Peleus and his brother Telamon killed their half-brother, Phocus, and had to flee Aegina. Peleus went to Phthia, where he was purified of his crime by Eurytion and married Eurytion's daughter, Antigone. When he and Eurytion participated in the Calydonian boar hunt, however, Peleus accidentally killed Eurytion with a spear during the hunt, and had to flee Phthia.
He went to Iolcus, where he was purified of this second homicide by Acastus, the country's new king. In Iolcus, Peleus participated in the funeral games of Acastus' father, Pelias, and lost a wrestling match with Atalanta, the maiden warrior and huntress. Acastus' wife, Astydameia, fell in love with Peleus, but he repulsed her advances; she sent a message to his wife, Antigone, telling her that Peleus was to marry the daughter of Acastus, and Antigone hanged herself.
Astydameia also told her husband that Peleus had attempted to seduce her; Acastus then took Peleus on a hunting trip, hid his sword, and abandoned him. The Centaurs attacked Peleus and would have overwhelmed him, but Chiron (one of the Centaurs) returned the sword and Peleus repulsed the attack. Peleus got his revenge by attacking and pillaging Iolcus and then killing Astydameia; he dismembered her body and marched his army between the pieces.
After Antigone's death, Peleus married the Nereid Thetis.

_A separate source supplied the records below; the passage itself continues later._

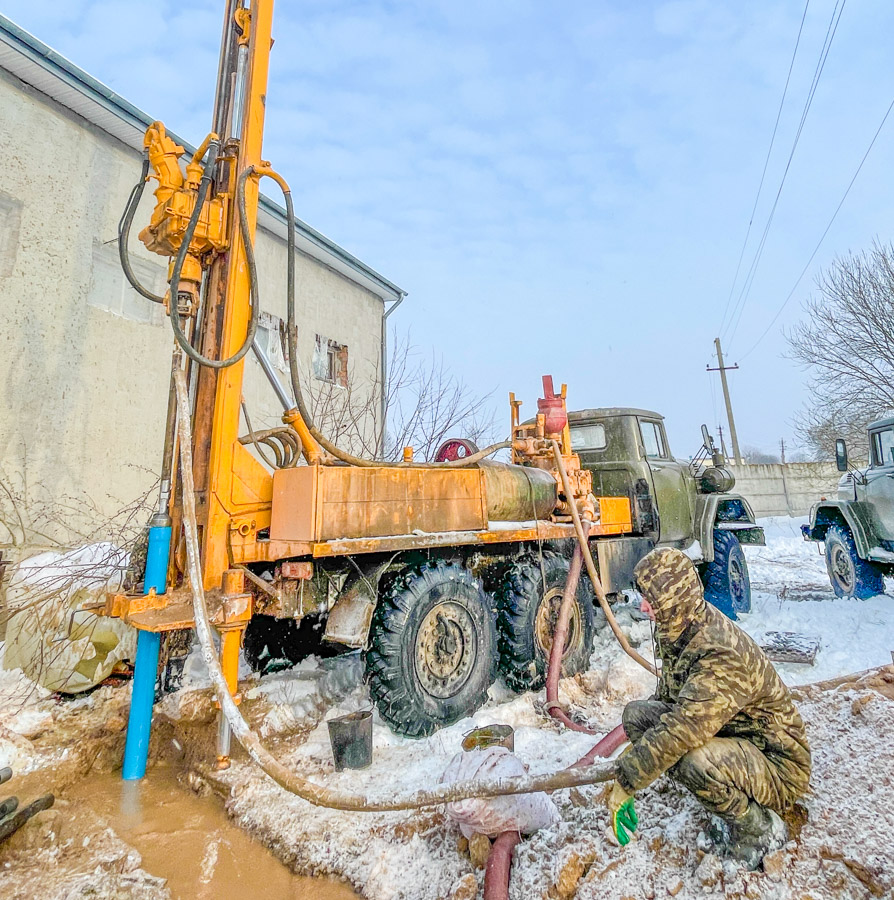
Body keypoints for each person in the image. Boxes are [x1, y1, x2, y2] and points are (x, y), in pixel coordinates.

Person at [606, 547, 811, 869]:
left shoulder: (719, 653)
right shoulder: (683, 624)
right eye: (644, 596)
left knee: (693, 759)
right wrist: (640, 755)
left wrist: (629, 778)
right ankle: (716, 793)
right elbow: (670, 701)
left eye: (652, 599)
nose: (644, 607)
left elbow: (684, 730)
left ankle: (757, 829)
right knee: (638, 716)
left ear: (674, 599)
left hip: (776, 766)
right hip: (731, 737)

All the gods attended the wedding and brought magnificent gifts, including armor made by Hephaestus and a pair of immortal horses from Poseidon. Thetis and Peleus had a son, Achilles; Thetis deserted the marriage after Peleus interrupted her attempt to make the infant immortal by placing it on a fire. Peleus then placed Achilles in the care of the Centaur Chiron, who raised him.
There are differing accounts of the end of Peleus' life. In one, the sons of Acastus expelled him from Phthia and he died. In another, he was reunited with Thetis and became immortal.